こうした観光資源を生かし、1985年には米子駅で出雲坂根駅で湧き出る延命水「奥出雲の銘水」の販売を始めるなど、地元と一体となった増収策や乗客誘致が行われています。また、1998年からはトロッコ列車『出雲おろち』の運行が始まり、年間14,000人を集める木次線としてはなくてはならない観光資源となっていました。

出雲おろち
DE15+12系2両で運転される『出雲おろち』 1998年の運行開始以来木次線の主役を務めてきた 年間の利用客は多い年で2万人を超え、コロナ禍前の2019年度も14,000人程度が利用した DE15は本来は除雪用の機関車で、ラッセルヘッドの取り付け部がそのままで使用される この他、DE10がけん引する場合もあるが、どれも経年車であることは確か 運行継続には、遅かれ早かれ後継車が必要となる Wikipediaより

ところが、JR西日本は車体の老朽化を理由に2023年度限りで廃止することを発表、これが木次線廃止へ向けての序曲ではないかとの考えが広まりました。JR西日本は公式発表として後継車両の計画はないことを明らかにしていますが、島根県と沿線市町は6月7日、JR西日本に『出雲おろち』の運行継続を求めるとともに、後継車両を導入する場合には財政支援を行うことを発表しました。
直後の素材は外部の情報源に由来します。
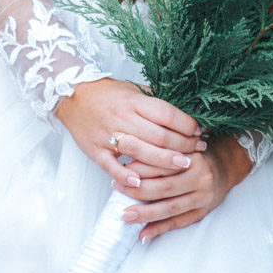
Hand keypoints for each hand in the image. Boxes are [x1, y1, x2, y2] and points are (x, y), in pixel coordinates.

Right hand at [54, 78, 206, 180]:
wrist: (73, 96)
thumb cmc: (108, 94)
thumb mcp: (134, 90)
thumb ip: (156, 100)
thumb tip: (186, 109)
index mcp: (134, 102)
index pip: (167, 114)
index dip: (187, 125)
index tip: (200, 131)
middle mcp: (123, 118)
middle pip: (159, 135)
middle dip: (183, 145)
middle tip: (199, 150)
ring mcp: (108, 135)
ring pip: (140, 151)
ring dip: (164, 161)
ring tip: (184, 164)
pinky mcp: (95, 150)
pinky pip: (111, 166)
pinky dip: (125, 175)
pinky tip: (140, 182)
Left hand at [115, 134, 251, 242]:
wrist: (226, 168)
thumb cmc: (196, 156)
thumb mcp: (183, 147)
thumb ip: (162, 152)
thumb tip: (128, 162)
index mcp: (193, 157)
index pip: (163, 163)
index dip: (141, 167)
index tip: (121, 169)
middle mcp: (200, 177)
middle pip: (165, 187)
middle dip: (138, 190)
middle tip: (117, 189)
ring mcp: (202, 197)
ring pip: (170, 208)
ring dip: (146, 214)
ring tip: (126, 216)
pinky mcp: (202, 212)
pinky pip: (178, 223)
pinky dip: (160, 229)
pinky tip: (143, 235)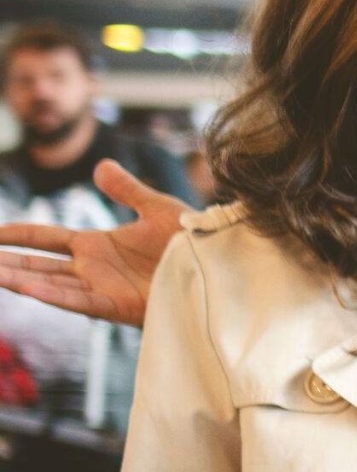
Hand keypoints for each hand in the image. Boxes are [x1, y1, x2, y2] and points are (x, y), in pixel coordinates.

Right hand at [0, 160, 184, 325]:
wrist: (222, 267)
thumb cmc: (195, 243)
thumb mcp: (157, 209)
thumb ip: (126, 190)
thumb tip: (100, 165)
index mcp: (98, 245)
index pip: (46, 238)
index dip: (17, 234)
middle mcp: (93, 268)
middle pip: (38, 264)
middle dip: (7, 262)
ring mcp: (102, 288)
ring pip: (49, 284)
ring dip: (19, 279)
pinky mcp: (118, 306)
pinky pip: (77, 301)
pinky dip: (51, 295)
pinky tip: (25, 287)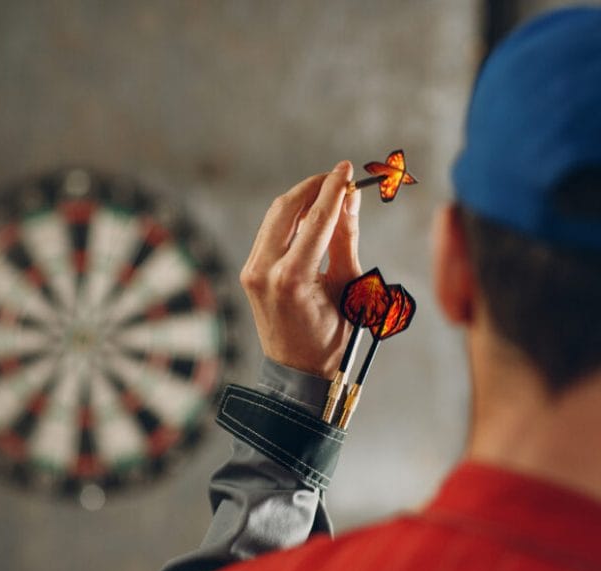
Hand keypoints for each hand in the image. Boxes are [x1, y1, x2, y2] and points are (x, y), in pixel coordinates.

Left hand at [239, 161, 361, 378]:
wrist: (299, 371)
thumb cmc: (333, 336)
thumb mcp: (349, 287)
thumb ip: (346, 238)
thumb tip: (351, 198)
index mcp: (293, 279)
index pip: (316, 220)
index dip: (334, 190)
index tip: (347, 169)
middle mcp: (265, 272)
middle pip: (287, 208)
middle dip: (313, 187)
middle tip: (338, 178)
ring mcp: (252, 271)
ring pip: (276, 217)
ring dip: (302, 199)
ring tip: (329, 193)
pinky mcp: (249, 272)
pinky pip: (270, 232)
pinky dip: (291, 218)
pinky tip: (311, 214)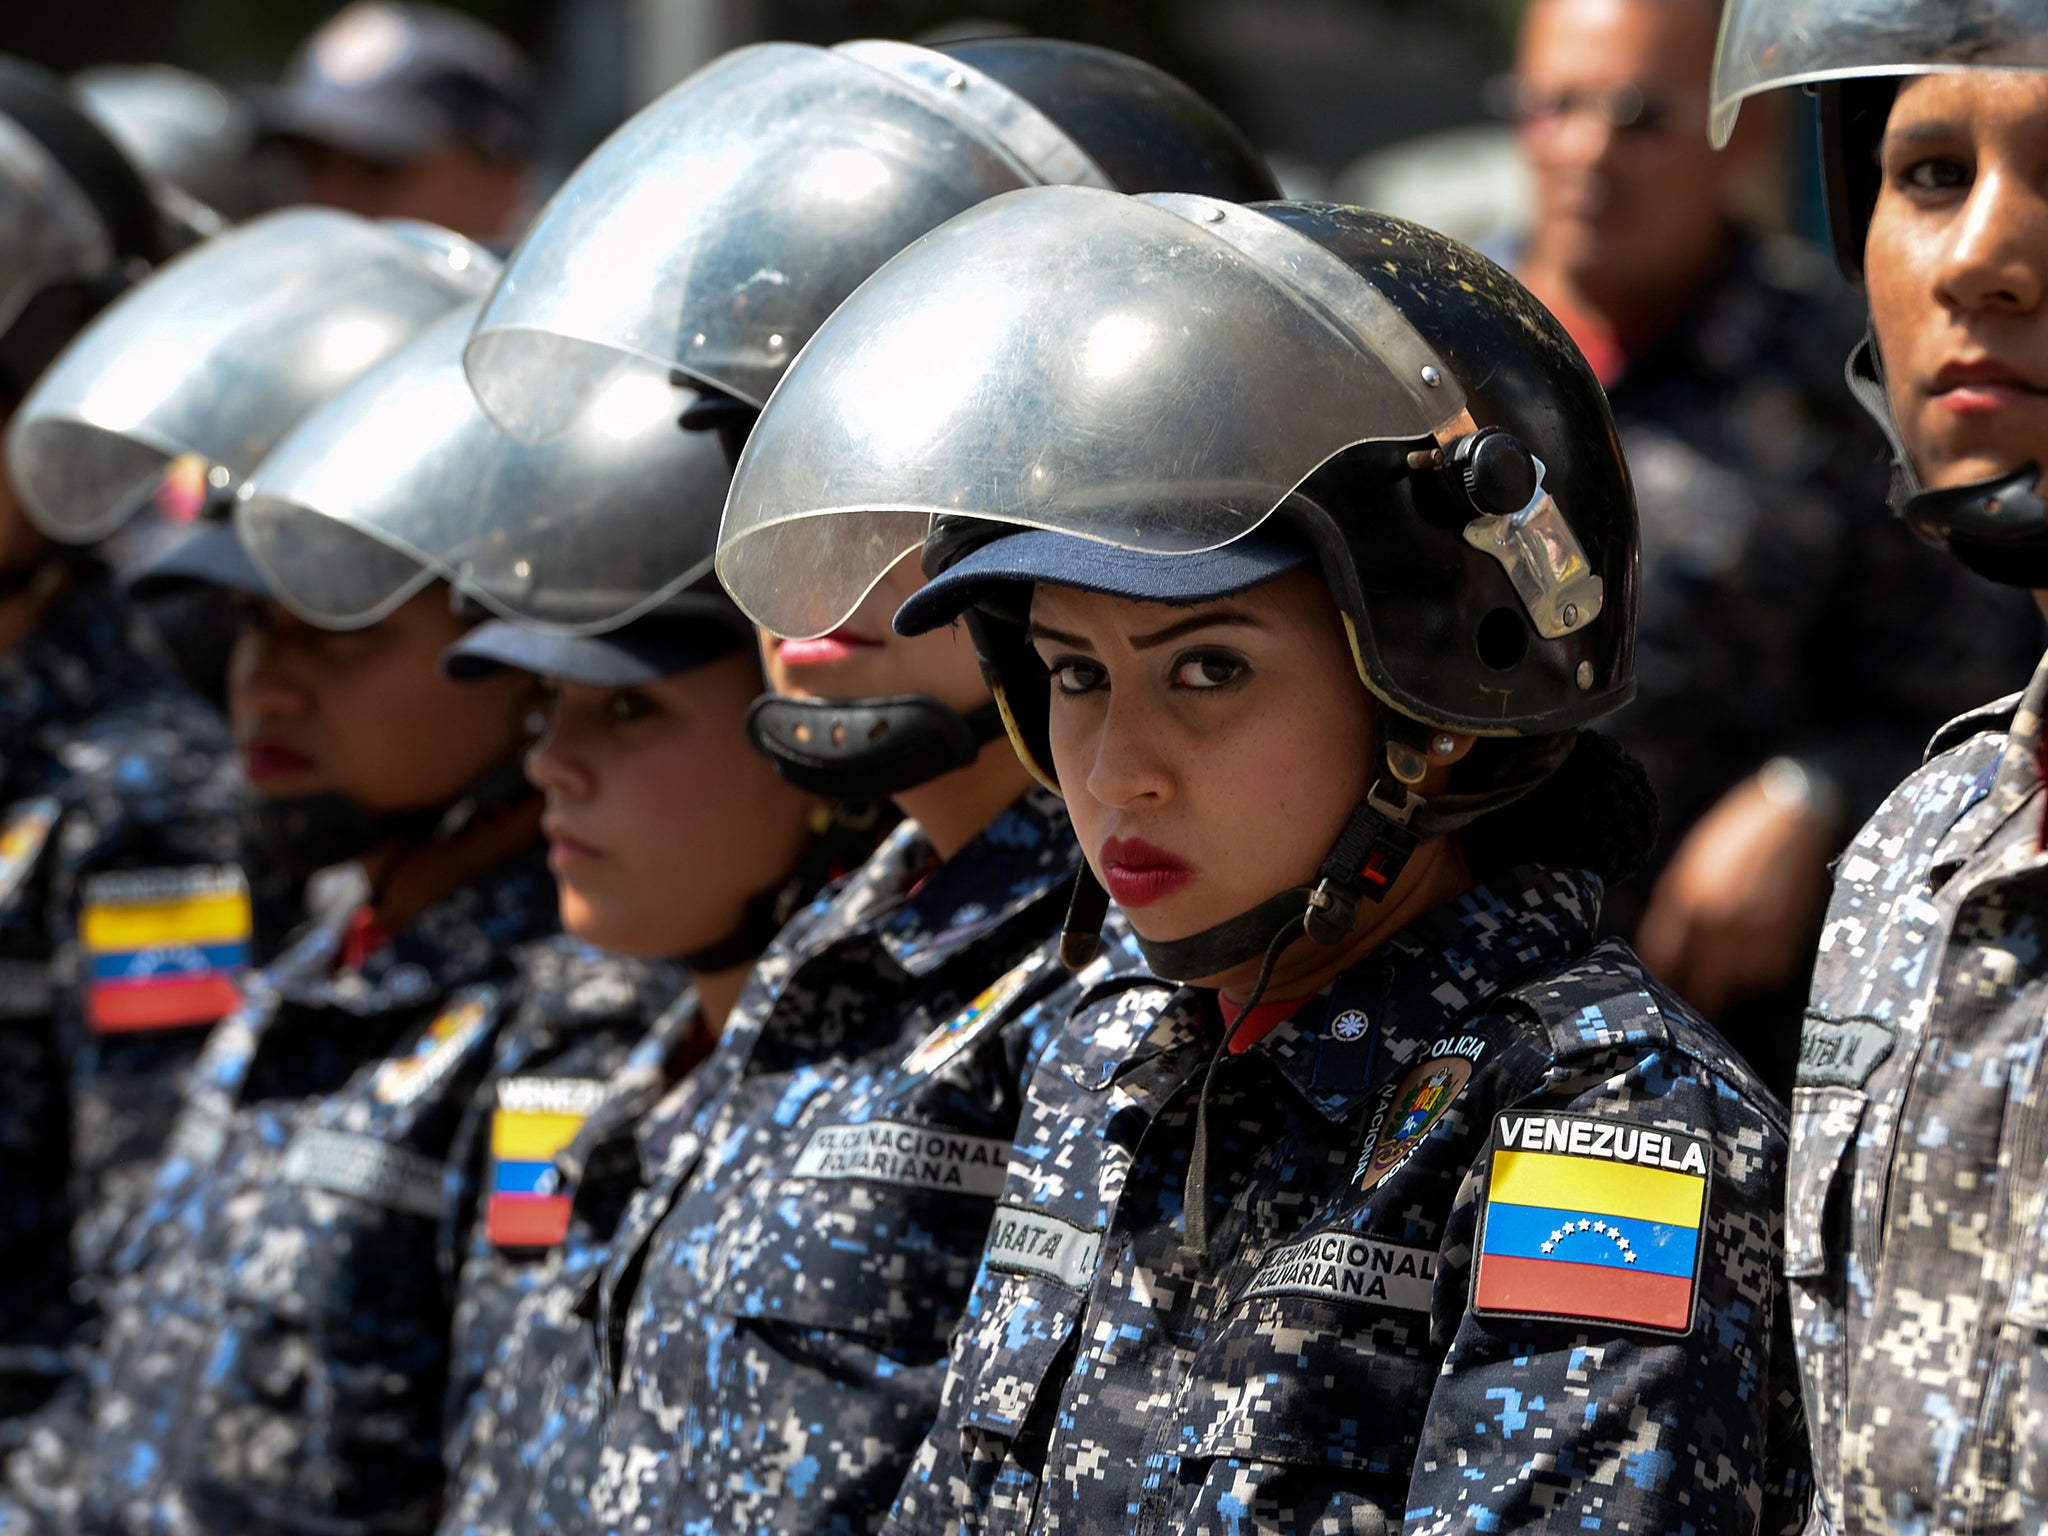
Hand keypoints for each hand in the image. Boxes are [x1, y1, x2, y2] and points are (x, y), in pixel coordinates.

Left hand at [1635, 771, 1834, 1020]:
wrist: (1793, 816)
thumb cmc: (1736, 836)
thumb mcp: (1692, 865)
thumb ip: (1675, 906)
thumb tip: (1666, 949)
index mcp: (1684, 900)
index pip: (1662, 960)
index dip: (1659, 978)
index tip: (1659, 987)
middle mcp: (1716, 923)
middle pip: (1698, 985)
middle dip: (1692, 993)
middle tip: (1691, 997)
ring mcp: (1754, 933)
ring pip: (1734, 984)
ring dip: (1728, 980)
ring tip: (1729, 965)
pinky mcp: (1787, 937)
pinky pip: (1766, 974)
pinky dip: (1759, 968)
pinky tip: (1758, 945)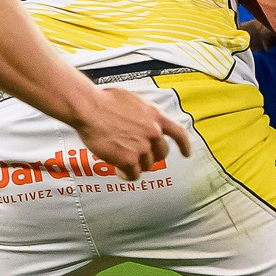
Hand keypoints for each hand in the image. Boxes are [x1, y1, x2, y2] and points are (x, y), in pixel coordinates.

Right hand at [75, 86, 191, 179]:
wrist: (90, 108)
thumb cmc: (105, 101)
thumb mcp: (134, 101)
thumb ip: (145, 114)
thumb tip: (146, 121)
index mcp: (156, 116)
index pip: (179, 133)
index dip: (184, 145)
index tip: (186, 153)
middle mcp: (153, 132)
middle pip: (162, 153)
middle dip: (152, 156)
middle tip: (139, 155)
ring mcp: (142, 147)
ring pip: (147, 165)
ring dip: (136, 164)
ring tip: (123, 160)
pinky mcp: (128, 159)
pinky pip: (133, 174)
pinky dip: (126, 174)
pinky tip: (119, 170)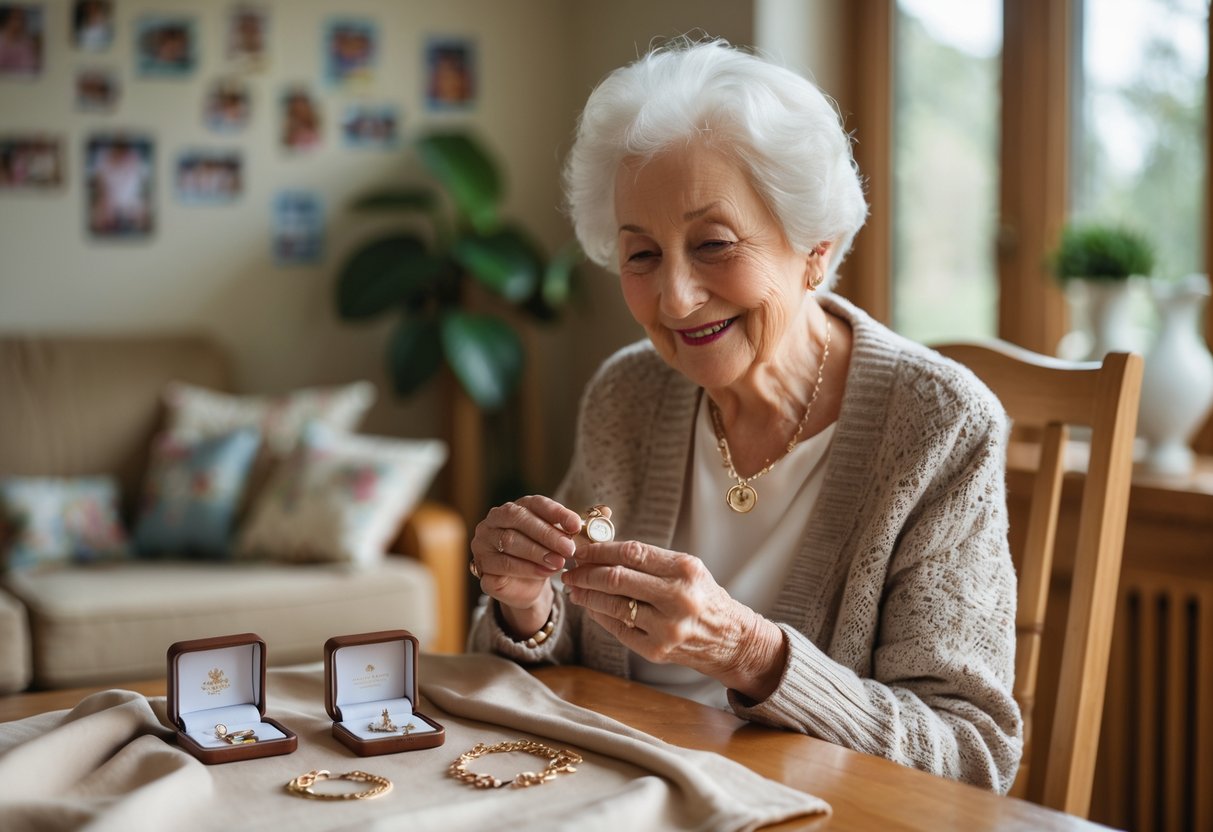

大雨による土砂崩れ ひとまず廃線危機を乗り越え運行再開

そこへきて、木次線では大雨による土砂崩れが5か所も発生。特に被災した個所が木次線の中でも利用客の多い区間だっただけに、この区間が不通となると存続問題に直結するのではないかと心配されていました。

木次線利用促進の一つとして行われている、定期券補助の取り組み 取り組み自体は悪くないと思うが、1日10.5往復では通勤にはとても使えないだろう 周知のため雲南市長が木次駅前でチラシを配っている姿がニュースになっていたが、駅に来る人はすでに列車の利用者であり、列車を使わない人はそもそも駅に来ないはずなので、誰に向けてアピールしていたのかは謎 そもそもこうしたPRを行うために、企画者やPR者自らは車で移動するわけで、沿線人口の減少とも相まって地元の利用促進は難しい 本来JR発足時の想定では、新幹線や大都市圏とローカル線をセットにすることでローカル線の維持も図るはずだったが、JR西日本はうまみの部分以外はすべて切り捨てるつもりらしい 木次線利用促進協議会WEBサイトより

しかし、今回の被害に関してはいち早く復旧や安全確認が進み、無事運転再開となりました。昨今ローカル線では、自然災害が廃線の引き金となる例が多くみられることから、木次線の存続について心配された方も多かったかとは思いますが、ひとまず一安心といったところです。

一方で、備後落合駅で接続する芸備線は、区間は明らかにされていないものの、末端区間について存続が協議される段階に入っています。万が一芸備線が廃止ということになれば、木次線は全くの盲腸線となり、利用状況から考えても廃止される公算が高くなります。現在のところ、木次線の存続については言及がなく、芸備線も上下分離式で存続する可能性がありますが、いずれにしても今後の存続については予断を許しません。